**Your task:**
Your task is to write out the lines from the line containing "M26 526 303 379 347 375" through the last line of the material, exactly.

**Material shown:**
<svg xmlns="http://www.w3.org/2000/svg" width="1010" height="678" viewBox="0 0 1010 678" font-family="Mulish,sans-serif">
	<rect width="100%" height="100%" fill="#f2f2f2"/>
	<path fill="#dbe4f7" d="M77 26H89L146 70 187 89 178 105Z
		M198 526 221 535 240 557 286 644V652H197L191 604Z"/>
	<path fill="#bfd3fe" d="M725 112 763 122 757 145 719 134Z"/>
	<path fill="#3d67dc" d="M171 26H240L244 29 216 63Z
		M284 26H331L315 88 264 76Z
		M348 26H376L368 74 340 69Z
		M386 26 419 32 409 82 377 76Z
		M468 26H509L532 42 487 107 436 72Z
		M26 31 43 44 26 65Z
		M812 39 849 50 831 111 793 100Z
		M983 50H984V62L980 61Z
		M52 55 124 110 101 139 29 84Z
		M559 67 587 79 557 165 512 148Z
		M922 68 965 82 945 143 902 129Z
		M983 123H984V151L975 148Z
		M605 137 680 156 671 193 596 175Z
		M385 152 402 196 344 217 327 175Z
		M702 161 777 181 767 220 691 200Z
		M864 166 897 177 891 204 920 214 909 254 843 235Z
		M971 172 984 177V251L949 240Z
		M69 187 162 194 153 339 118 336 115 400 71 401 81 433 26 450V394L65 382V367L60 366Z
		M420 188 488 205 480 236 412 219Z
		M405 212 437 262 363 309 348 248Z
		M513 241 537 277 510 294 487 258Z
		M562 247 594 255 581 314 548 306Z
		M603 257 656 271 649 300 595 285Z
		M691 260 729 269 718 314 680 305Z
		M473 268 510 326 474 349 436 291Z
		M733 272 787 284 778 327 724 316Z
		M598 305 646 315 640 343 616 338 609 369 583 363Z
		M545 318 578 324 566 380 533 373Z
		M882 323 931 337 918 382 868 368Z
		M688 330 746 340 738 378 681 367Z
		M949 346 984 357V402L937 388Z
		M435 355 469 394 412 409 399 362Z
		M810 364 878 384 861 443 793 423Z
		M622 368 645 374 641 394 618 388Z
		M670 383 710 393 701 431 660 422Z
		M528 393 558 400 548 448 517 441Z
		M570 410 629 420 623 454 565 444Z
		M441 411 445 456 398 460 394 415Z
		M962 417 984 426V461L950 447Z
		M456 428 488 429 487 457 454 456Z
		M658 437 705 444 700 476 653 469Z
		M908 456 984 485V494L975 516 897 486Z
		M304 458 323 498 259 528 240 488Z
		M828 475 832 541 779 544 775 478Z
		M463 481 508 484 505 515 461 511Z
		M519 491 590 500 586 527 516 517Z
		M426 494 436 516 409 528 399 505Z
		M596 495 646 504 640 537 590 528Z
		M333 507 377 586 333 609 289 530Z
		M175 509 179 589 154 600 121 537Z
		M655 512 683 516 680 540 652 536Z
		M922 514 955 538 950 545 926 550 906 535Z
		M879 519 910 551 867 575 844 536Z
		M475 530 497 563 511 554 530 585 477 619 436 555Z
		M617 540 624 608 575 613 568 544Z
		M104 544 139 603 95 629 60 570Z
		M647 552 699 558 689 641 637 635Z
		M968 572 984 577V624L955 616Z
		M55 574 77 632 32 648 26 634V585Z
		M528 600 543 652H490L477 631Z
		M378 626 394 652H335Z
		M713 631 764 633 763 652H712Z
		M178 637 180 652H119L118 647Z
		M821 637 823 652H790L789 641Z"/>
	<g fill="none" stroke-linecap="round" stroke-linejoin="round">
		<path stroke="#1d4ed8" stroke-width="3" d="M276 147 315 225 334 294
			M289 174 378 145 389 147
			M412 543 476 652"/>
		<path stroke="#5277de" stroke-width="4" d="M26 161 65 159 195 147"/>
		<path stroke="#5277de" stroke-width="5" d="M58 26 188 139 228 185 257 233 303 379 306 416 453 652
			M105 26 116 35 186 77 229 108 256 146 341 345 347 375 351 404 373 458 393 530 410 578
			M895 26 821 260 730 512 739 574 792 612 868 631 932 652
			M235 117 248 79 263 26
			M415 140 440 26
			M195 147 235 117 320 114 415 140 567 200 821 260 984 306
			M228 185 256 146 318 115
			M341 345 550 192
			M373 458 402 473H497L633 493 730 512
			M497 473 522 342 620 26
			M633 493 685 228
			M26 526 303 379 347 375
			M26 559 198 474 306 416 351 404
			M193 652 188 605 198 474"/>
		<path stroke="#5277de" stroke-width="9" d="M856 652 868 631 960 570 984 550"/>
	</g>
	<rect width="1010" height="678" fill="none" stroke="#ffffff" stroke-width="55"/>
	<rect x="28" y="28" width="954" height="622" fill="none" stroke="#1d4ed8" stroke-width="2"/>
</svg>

**Solution below:**
			M26 526 303 379 347 375
			M26 559 198 474 306 416 351 404
			M193 652 188 605 198 474"/>
		<path stroke="#5277de" stroke-width="9" d="M856 652 868 631 960 570 984 550"/>
	</g>
	<rect width="1010" height="678" fill="none" stroke="#ffffff" stroke-width="55"/>
	<rect x="28" y="28" width="954" height="622" fill="none" stroke="#1d4ed8" stroke-width="2"/>
</svg>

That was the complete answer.